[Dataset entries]
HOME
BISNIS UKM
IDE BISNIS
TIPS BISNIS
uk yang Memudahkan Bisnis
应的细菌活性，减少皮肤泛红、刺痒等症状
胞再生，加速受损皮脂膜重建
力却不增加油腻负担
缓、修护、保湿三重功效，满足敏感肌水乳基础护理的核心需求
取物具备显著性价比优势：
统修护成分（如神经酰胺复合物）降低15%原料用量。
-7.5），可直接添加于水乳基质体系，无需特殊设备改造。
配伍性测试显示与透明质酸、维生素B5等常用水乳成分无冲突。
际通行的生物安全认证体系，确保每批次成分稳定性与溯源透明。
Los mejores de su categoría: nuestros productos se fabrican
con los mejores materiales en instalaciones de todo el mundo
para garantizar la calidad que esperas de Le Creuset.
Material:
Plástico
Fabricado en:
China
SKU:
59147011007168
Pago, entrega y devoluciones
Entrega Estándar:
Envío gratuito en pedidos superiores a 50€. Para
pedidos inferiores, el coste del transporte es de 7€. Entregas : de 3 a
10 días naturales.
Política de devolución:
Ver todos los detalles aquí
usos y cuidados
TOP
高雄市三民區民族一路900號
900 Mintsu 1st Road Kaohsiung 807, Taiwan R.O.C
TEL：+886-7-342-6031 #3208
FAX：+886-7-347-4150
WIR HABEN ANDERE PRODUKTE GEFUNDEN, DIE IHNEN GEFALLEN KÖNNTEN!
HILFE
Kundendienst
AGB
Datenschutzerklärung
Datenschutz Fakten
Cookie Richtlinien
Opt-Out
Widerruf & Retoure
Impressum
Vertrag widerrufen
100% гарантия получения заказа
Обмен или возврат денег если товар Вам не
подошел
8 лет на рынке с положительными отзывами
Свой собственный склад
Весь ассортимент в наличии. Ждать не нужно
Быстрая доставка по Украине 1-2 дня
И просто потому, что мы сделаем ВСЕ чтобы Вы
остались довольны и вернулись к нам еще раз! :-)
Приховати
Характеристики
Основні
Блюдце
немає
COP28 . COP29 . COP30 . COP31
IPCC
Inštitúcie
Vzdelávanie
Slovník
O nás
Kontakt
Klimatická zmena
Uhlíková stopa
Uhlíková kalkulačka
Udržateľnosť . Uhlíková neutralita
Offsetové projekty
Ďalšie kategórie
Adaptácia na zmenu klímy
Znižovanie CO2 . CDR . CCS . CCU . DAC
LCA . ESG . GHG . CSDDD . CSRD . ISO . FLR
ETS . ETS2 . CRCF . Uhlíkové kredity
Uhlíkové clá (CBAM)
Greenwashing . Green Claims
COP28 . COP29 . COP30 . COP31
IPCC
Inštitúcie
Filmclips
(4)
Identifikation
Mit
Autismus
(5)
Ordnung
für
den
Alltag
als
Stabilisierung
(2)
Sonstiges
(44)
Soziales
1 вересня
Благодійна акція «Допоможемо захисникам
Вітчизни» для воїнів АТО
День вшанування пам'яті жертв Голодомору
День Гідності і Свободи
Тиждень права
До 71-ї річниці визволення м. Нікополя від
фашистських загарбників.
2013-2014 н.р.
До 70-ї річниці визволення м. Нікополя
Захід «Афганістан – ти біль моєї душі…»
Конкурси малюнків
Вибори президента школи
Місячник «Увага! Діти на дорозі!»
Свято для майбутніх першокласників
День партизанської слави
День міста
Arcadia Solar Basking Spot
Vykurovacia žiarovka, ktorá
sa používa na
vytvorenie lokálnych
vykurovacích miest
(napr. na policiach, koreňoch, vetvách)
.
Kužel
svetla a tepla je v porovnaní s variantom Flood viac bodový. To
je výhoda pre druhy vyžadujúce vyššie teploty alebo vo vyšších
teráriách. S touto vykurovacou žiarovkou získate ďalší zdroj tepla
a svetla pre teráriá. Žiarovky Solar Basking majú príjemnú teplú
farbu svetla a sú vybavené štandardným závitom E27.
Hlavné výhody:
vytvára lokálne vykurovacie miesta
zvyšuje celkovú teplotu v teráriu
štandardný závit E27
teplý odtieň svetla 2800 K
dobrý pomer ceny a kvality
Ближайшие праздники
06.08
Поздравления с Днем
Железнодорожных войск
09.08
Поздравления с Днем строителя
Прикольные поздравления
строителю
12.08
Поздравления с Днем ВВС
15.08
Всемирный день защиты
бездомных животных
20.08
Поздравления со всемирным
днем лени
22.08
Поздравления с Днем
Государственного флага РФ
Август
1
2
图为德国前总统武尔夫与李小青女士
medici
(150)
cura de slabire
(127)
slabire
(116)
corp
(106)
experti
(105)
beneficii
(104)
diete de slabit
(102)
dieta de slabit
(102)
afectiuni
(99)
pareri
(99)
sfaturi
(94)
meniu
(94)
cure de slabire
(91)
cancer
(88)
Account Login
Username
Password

--

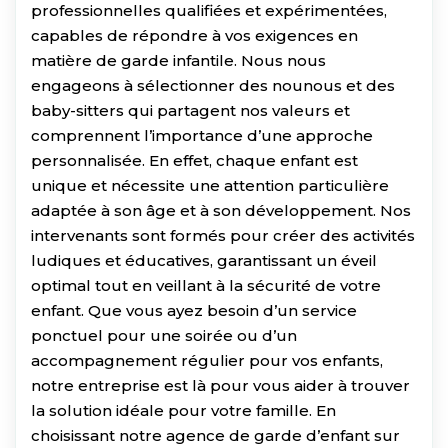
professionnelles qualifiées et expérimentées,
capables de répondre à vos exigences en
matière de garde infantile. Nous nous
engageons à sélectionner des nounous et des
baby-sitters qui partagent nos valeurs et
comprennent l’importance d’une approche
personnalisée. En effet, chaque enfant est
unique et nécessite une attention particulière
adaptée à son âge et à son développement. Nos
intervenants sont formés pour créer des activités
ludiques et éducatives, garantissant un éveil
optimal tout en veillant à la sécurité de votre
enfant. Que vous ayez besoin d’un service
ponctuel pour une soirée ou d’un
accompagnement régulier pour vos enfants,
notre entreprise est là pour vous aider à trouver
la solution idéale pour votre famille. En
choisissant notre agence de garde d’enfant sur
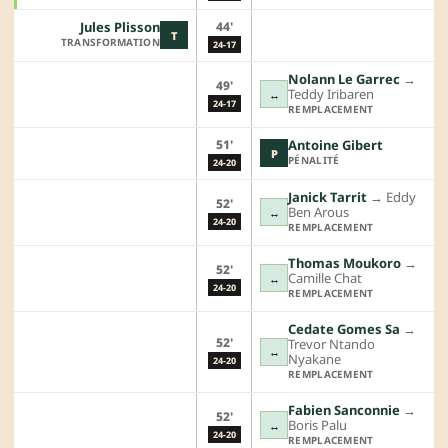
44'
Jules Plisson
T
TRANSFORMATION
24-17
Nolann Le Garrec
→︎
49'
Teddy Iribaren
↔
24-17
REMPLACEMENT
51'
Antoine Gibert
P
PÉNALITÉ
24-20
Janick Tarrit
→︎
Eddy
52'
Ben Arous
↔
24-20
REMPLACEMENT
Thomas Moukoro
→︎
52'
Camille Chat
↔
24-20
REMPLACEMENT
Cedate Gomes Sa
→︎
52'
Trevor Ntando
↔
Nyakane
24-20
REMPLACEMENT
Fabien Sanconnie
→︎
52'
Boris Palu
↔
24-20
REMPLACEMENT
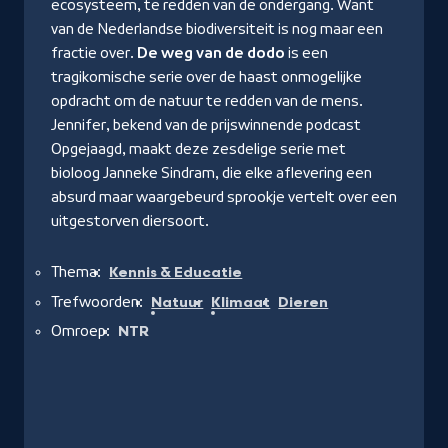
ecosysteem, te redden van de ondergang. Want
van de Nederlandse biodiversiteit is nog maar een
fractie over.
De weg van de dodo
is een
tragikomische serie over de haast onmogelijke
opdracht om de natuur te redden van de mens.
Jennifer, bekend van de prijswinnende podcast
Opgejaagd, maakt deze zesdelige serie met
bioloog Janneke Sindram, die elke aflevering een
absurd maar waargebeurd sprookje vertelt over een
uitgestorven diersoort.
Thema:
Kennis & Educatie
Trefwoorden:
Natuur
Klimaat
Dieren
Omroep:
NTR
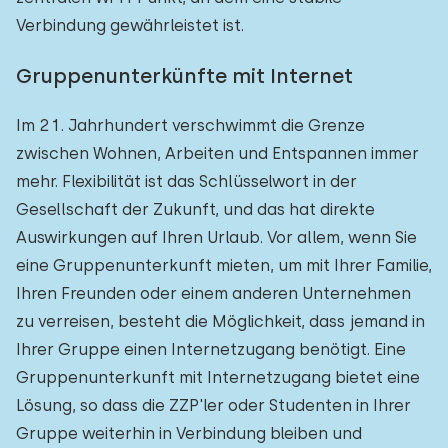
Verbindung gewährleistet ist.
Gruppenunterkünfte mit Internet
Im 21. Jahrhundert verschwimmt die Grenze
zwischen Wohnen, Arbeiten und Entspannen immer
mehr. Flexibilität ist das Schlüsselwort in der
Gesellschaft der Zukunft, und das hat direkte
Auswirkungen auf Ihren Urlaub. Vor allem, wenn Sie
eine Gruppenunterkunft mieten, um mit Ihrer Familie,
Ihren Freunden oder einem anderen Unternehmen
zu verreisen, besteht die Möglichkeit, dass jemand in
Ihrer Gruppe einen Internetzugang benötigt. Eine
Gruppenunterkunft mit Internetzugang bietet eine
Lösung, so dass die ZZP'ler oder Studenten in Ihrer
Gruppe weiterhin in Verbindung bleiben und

--

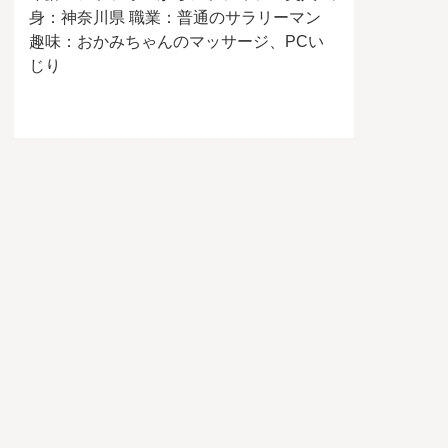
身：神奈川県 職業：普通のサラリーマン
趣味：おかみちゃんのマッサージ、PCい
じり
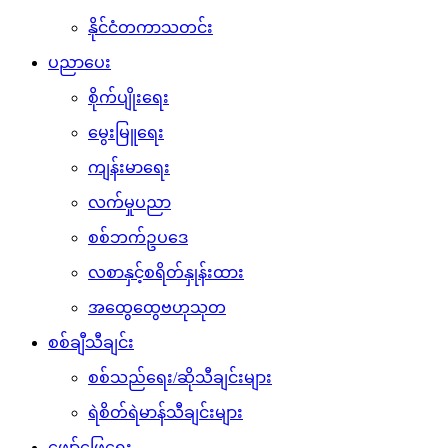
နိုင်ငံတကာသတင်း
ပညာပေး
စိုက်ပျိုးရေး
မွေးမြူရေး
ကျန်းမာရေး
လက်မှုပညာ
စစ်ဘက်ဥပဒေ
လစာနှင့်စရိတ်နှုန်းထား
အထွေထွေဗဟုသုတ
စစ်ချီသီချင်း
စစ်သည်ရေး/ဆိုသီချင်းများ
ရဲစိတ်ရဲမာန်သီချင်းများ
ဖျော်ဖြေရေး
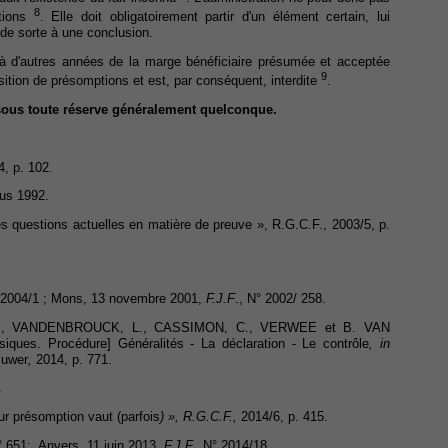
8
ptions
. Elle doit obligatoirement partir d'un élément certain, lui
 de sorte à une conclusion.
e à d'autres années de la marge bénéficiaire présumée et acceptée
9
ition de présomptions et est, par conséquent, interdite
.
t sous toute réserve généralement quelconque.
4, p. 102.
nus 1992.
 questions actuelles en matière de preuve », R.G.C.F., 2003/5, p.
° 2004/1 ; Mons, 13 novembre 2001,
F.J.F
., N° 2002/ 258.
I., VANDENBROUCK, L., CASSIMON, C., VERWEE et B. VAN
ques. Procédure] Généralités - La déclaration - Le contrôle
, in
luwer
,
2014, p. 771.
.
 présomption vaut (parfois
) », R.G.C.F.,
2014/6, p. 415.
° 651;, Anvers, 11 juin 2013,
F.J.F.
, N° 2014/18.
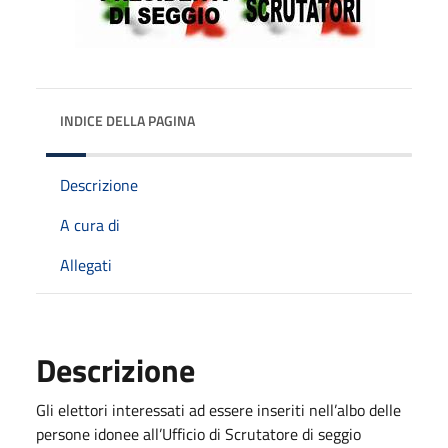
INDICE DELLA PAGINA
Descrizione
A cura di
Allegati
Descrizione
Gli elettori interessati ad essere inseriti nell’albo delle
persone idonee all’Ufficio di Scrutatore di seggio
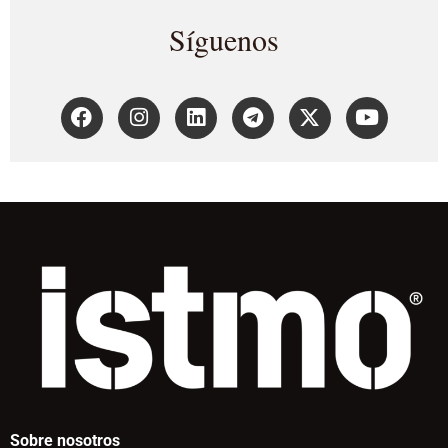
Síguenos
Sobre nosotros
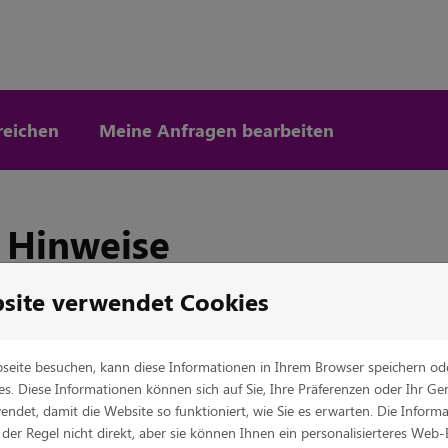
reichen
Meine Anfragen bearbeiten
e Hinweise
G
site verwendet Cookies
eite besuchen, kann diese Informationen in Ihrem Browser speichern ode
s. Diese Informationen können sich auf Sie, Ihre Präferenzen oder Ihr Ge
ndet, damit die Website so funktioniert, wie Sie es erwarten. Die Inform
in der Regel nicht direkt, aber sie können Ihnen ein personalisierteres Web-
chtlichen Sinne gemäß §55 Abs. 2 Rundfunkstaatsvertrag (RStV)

== What you need to do ==
Rewrite the part of the records that opens with the line containing "身：神奈川県 職業：普通のサラリーマン" and closes with the line containing "Sobre nosotros", switching "Descrizione" to "Description" and leaving everything else unchanged. Leave the pictures out of your answer.

== Reply to the task ==
身：神奈川県 職業：普通のサラリーマン
趣味：おかみちゃんのマッサージ、PCい
じり
နိုင်ငံတကာသတင်း
ပညာပေး
စိုက်ပျိုးရေး
မွေးမြူရေး
ကျန်းမာရေး
လက်မှုပညာ
စစ်ဘက်ဥပဒေ
လစာနှင့်စရိတ်နှုန်းထား
အထွေထွေဗဟုသုတ
စစ်ချီသီချင်း
စစ်သည်ရေး/ဆိုသီချင်းများ
ရဲစိတ်ရဲမာန်သီချင်းများ
ဖျော်ဖြေရေး
8
ptions
. Elle doit obligatoirement partir d'un élément certain, lui
 de sorte à une conclusion.
e à d'autres années de la marge bénéficiaire présumée et acceptée
9
ition de présomptions et est, par conséquent, interdite
.
t sous toute réserve généralement quelconque.
4, p. 102.
nus 1992.
 questions actuelles en matière de preuve », R.G.C.F., 2003/5, p.
° 2004/1 ; Mons, 13 novembre 2001,
F.J.F
., N° 2002/ 258.
I., VANDENBROUCK, L., CASSIMON, C., VERWEE et B. VAN
ques. Procédure] Généralités - La déclaration - Le contrôle
, in
luwer
,
2014, p. 771.
.
 présomption vaut (parfois
) », R.G.C.F.,
2014/6, p. 415.
° 651;, Anvers, 11 juin 2013,
F.J.F.
, N° 2014/18.
INDICE DELLA PAGINA
Description
A cura di
Allegati
Description
Gli elettori interessati ad essere inseriti nell’albo delle
persone idonee all’Ufficio di Scrutatore di seggio
Síguenos
Sobre nosotros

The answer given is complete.